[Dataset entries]
..............................
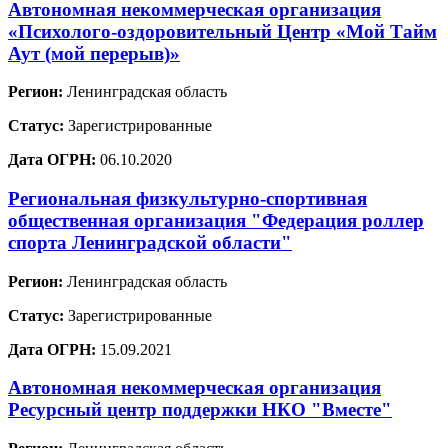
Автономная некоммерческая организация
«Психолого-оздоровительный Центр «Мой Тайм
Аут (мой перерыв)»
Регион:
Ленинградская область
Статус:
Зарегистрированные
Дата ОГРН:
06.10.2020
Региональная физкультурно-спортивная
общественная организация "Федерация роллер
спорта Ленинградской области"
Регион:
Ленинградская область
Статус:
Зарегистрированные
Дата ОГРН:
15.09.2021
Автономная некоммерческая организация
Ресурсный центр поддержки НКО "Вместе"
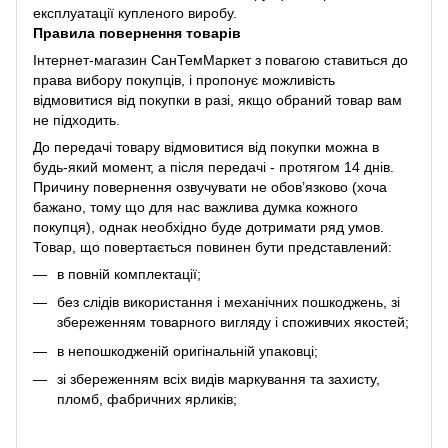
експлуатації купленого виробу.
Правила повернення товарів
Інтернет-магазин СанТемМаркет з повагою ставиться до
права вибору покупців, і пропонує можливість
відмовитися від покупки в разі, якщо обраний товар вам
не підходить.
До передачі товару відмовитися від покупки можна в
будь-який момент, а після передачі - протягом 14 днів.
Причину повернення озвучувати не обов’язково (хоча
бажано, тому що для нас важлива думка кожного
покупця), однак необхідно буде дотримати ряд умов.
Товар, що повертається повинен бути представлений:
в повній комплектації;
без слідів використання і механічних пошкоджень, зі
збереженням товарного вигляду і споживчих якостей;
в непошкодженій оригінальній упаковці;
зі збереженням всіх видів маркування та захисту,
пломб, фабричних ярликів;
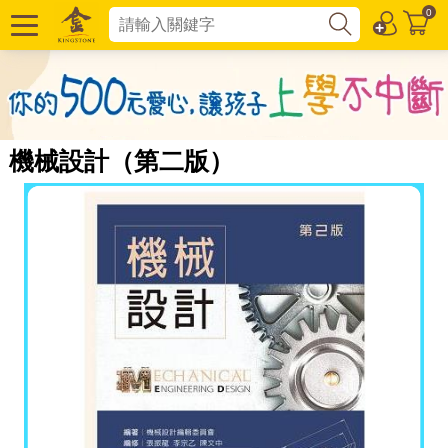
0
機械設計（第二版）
..............................
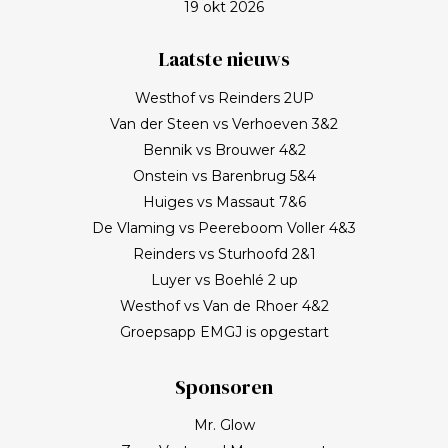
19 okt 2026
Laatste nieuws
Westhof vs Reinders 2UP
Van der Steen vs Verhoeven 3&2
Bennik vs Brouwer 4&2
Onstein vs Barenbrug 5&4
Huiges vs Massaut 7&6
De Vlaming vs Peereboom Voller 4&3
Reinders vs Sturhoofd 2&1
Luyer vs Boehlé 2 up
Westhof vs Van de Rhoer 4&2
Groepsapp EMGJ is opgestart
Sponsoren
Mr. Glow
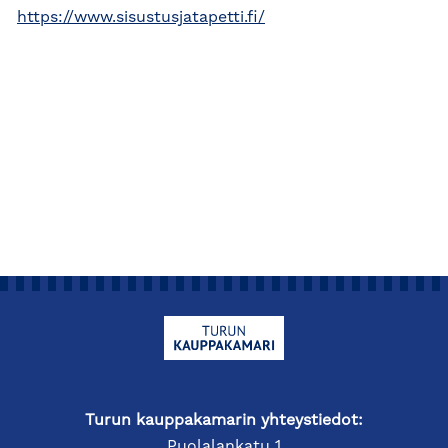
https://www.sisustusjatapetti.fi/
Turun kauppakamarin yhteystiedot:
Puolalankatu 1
..............................
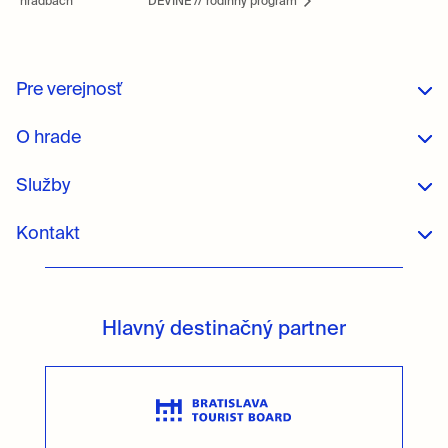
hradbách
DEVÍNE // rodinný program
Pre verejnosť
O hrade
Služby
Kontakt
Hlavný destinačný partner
..............................
State the number of lines in these entries that include the string "відмовитися". Provide nothing beyond that number.

2